Anonymous is not Topiary and Samu, and they are not its leaders. They're just
by far the most active members as far as hacking is concerned, and they own
the twitter accounts that, thanks to said hacking, are the most followed. Had
this guy, whose name I don't recognize, simply said, "the actions of Topiary
and Sabu are casting us in a bad light and I don't want to be associated with
them", that'd be fine. Instead, he seems to think that the "leaders" of
Anonymous are selling out the masses and taking Anonymous in a bad direction.
Topiary and Sabu are only involved in AnonOPs, the @AnonymousIRC and
@AnonymousSabu twitter accounts, and Lulz/AntiSec. There's a ton of other
Anonymous forums and operations that have nothing to do with those activities.

His rant displayed an outsider's understanding of how Anon works. Even back in
the trolling days, there were Anonymous factions on all of the various /i/
boards operating mostly independently, as well as the WhyWeProtest crowd
continuing with their chanology stuff. 420chan launched the raid on the
Epilepsy Foundation [1] while the Scientology stuff was going on.

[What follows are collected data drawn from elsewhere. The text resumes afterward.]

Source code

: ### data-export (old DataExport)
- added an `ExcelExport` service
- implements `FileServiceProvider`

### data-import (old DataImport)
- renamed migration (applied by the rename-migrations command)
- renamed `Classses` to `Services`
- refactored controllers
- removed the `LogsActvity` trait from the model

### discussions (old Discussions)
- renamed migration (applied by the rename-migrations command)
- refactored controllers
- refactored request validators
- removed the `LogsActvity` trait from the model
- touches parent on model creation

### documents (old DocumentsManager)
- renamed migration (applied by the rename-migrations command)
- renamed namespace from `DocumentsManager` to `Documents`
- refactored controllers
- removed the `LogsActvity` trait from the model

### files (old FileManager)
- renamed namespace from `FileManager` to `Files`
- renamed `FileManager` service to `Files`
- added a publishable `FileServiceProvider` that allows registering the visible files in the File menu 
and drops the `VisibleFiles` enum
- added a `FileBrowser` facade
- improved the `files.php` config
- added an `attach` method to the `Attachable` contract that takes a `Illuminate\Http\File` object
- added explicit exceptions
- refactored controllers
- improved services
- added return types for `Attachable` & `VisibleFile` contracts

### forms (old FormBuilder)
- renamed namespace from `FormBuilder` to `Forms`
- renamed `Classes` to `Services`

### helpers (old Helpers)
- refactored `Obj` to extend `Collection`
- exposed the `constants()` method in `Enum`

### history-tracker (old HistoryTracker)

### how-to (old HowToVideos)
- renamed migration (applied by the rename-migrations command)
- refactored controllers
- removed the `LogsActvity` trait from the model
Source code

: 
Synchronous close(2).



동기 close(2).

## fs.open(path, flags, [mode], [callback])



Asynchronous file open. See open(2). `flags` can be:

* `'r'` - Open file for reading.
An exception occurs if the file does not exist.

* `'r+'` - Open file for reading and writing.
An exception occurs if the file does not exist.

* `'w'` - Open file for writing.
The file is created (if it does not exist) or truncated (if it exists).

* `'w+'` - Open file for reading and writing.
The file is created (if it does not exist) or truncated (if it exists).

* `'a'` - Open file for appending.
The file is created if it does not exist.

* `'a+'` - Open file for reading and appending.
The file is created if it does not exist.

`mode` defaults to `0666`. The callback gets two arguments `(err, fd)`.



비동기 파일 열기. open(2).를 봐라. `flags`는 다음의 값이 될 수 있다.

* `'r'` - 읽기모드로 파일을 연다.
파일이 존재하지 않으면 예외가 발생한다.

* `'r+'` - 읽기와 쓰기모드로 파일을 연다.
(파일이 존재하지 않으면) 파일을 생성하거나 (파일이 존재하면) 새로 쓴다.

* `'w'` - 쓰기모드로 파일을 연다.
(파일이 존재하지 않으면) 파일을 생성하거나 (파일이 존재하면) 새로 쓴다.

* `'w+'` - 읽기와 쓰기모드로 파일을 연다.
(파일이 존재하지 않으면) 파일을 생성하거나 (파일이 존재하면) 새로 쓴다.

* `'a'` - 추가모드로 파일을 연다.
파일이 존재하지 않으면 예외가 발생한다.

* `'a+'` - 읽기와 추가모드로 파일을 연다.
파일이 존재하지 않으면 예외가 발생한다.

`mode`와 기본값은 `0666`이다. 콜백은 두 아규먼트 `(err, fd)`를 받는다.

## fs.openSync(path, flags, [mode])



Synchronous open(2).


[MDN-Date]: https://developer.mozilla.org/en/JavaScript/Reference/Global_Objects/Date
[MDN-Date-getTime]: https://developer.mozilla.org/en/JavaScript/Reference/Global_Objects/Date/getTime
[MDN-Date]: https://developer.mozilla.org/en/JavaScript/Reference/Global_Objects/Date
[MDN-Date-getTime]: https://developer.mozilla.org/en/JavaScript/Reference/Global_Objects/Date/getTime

There was
much wringing of hands and kvetching about how "this makes us look bad", etc,
but the fact is they are two distinct groups. Similarly, there isn't a whole
lot of overlap between the AntiSec guys and those who DDoSed PayPal, Visa, and
MasterCard, or prepared aid packages for Tunisians. The claims that this guy
made don't reflect an understanding of that reality.

[1] <http://encyclopediadramatica.ch/Epilepsy_Foundation>